Text area: "The fantomas spyFetcher(TM) Module: Automatic botBase Maintenance

SYSTEM REQUIREMENTS

INSTALLATION
- UNIX

UNINSTALLING THE PROGRAM

WORKING WITH fantomas spyFetcher(TM)

CONFIGURATION OF CRON JOBS

ERROR HANDLING

KNOWN ISSUES

UPDATES + PROGRAM CHRONOLOGY

CONTACT + SUPPORT

======================================================================

SYSTEM REQUIREMENTS
-------------------

Language
-------
Perl 5

Module
------
Perl module Wget

More info under:
< http://www.gnu.org/software/wget/wget.html >

UNIX
----
The Unix system requires an installed web server.
Execution of CGI scripts must be enabled.
A directory for execution of CGI scripts must be existent.
Usually, this will be directoy /cgi-bin/.

Tested under: 
SuSE LINUX with Apache
Red Hat Linux with Apache
BSDI Unix with Apache

Browser
-------
Script is called and executed via web browser.
You will currently achieve best results under MS Internet Explorer 5+.
Netscape 4.7 may require adjustment of font size.

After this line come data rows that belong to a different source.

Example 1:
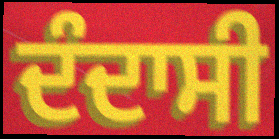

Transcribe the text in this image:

ਦੰਦਾਸੀ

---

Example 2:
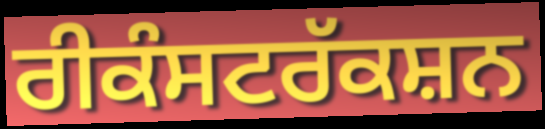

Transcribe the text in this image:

ਰੀਕੰਸਟਰੱਕਸ਼ਨ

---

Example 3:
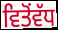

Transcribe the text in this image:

ਵਿਤੋਂਵੱਧ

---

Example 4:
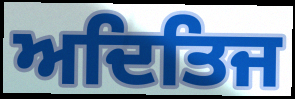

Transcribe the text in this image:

ਅਦਿਤਿਜ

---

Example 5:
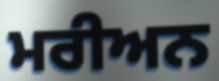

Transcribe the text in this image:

ਮਰੀਅਨ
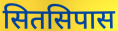
सितसिपास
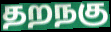
தறநகு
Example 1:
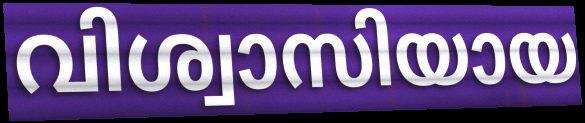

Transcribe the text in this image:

വിശ്വാസിയായ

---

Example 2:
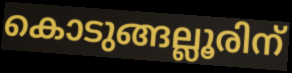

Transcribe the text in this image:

കൊടുങ്ങല്ലൂരിന്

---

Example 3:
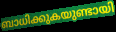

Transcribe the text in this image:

ബാധിക്കുകയുണ്ടായി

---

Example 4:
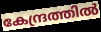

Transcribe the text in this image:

കേന്ദ്രത്തിൽ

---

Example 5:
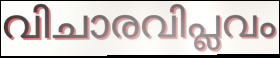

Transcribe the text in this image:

വിചാരവിപ്ലവം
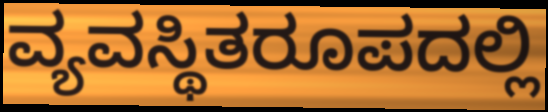
ವ್ಯವಸ್ಥಿತರೂಪದಲ್ಲಿ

Tested under: IE 6+, Netscape 4.7, Netscape 7+, Opera 6+

======================================================================
Close window ]

INSTALLATION
------------
The following files are included:

spyfetcher-e.cgi --- (program script)
fantomas.gif     --- (logo/graphics file)
sfehelp.txt      --- (documentation in TXT format) <--- THIS FILE YOU ARE READING!
fa_license-e.txt --- (License Agreement And Terms Of Usage - PLEASE READ!)

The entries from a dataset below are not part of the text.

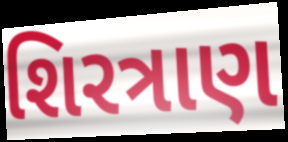
શિરત્રાણ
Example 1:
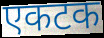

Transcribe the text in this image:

एकटक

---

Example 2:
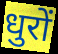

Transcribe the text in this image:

धुरों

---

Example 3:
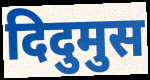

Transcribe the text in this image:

दिदुमुस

-----------------------------------
ADJUSTMENTS IN FILE
"spyfetcher-e.cgi"
(please edit in ASCII or plain text
editor like Notepad etc.)
-----------------------------------

UNIX
----
* Please check path to location of Perl.
The default path in the script is "/usr/bin/perl".
If you don't know this path, you can check it out under telnet
by entering Unix command "whereis perl".
You may have to adjust the first line in the script "spyfetcher-
e.cgi" accordingly.

* The variables in the script "spyfetcher-e.cgi": "$stats_dir",
"$robot_file", "$log_file", "$wget_cmd", "$sendmail",
"$from_mail", "$to_mail", "$subject", $cloak_for_google, "$user
and "$pw" may optionally be adjusted to your requirements.

A comprehensive description of these variables
can be found below in chapter
"WORKING WITH fantomas spyFetcher(TM)".

* The script "spyfetcher-e.cgi", the file "fantomas.gif" and the
help file "sfehelp.txt" must be copied into the Unix server's
CGI directory.

* The CGI directory must be endowed with the following
permissions: "chmod 755"  [drwxr-xr-x]

* Next, create the directory defined as variable "$stats_dir"
with the following permissions:
"chmod 777" [drwxrwxrwx](Default name is "stats".)

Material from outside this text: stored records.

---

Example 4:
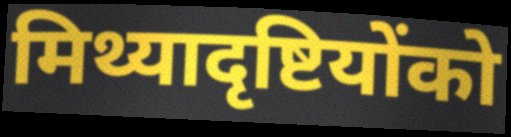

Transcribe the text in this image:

मिथ्यादृष्टियोंको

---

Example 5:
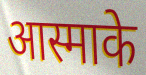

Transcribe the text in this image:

आस्माके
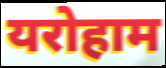
यरोहाम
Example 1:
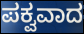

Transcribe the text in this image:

ಪಕ್ವವಾದ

* When uploading via FTP, make sure to transfer ALL files in
ASCII mode.
EXCEPTION: the graphics file "fantomas.gif"
which must be transferred in BINARY or AUTOMATIC mode.

* Required file permissions:

spyfetcher-e.cgi: "chmod 755"  [-rwxr-xr-x]
fantomas.gif:     "chmod 444"  [-r--r--r--]
sfehelp.txt:      "chmod 444"  [-r--r--r--]

======================================================================
Close window ]

UNINSTALLING THE PROGRAM
------------------------
For complete uninstall, delete the following:

spyfetcher-e.cgi
fantomas.gif
sfehelp.txt

The directory "stats" or whatever directory you defined under
"$stats_dir" including contents.

======================================================================

WORKING WITH fantomas spyFetcher(TM)
------------------------------------

Program Description
-------------------

The fantomas spyFetcher(TM) is a script which allows you to get
the latest fantomas spiderSpy(TM) botBase as a packed archive in
.ZIP format.

The botBase will be unpacked and saved on your server in the
directory defined under "$stats_dir" with the file name defined
under "$robot_file".

Close window ]

---------------------------------
Customization of script variables
---------------------------------

The following variables may optionally be customized in script
"spyfetcher-e.cgi":

* $stats_dir
This variable defines the directory where the spider robots list
file shall reside as absolute path in this format:
Example: "/usr/www/htdocs/yourdomain/cgi-bin/stats"

* $robot_file
This variable defines the file name of the spider robots list
file. Default file name is "spiderspy.txt".

* $log_file
This variable defines the file name of the transfer log file.
Default file name is "transfer.log".

* $wget_cmd
This variable defines the command call for wget. Default
configuration is "/usr/bin/wget".
If you don't know this path, you can check it out under telnet
by entering Unix command "whereis wget".
Else, please inquire with your system administrator.

Email Error Message
-------------------
If the script is executed in batch mode via cron job, an email
error message will be generated if the transfer of the fantomas
spiderSpy(TM) botBase fails.

For this email functionality you will need to specify 
the following variables:

* $sendmail
This variable defines the command call for the mail program.
Default configuration is "/usr/lib/sendmail -t -n -oi".
If you don't know this path, you can check it out under telnet
by entering Unix command "whereis sendmail".
Else, please inquire with your system administrator.

* $from_mail
This variable defines the email error message sender's address.

* $to_mail
This variable defines where you want the email error message to
be sent.

* $subject
This variable defines the email error message's subject line.

* $cloak_for_google
If you want to cloak for Google, please set "$cloak_for_google =
1" and the Google spider entries in the fantomas spiderSpy(TM)
botBase will be activated.

User Authentication
-------------------
After the sign up for the spiderSpy service, you received your
user id and password for downloading the fantomas spiderSpy(TM)
botBase.

* $user
This variable defines your user id (case sensitive).

* $pw
This variable defines your password (case sensitive).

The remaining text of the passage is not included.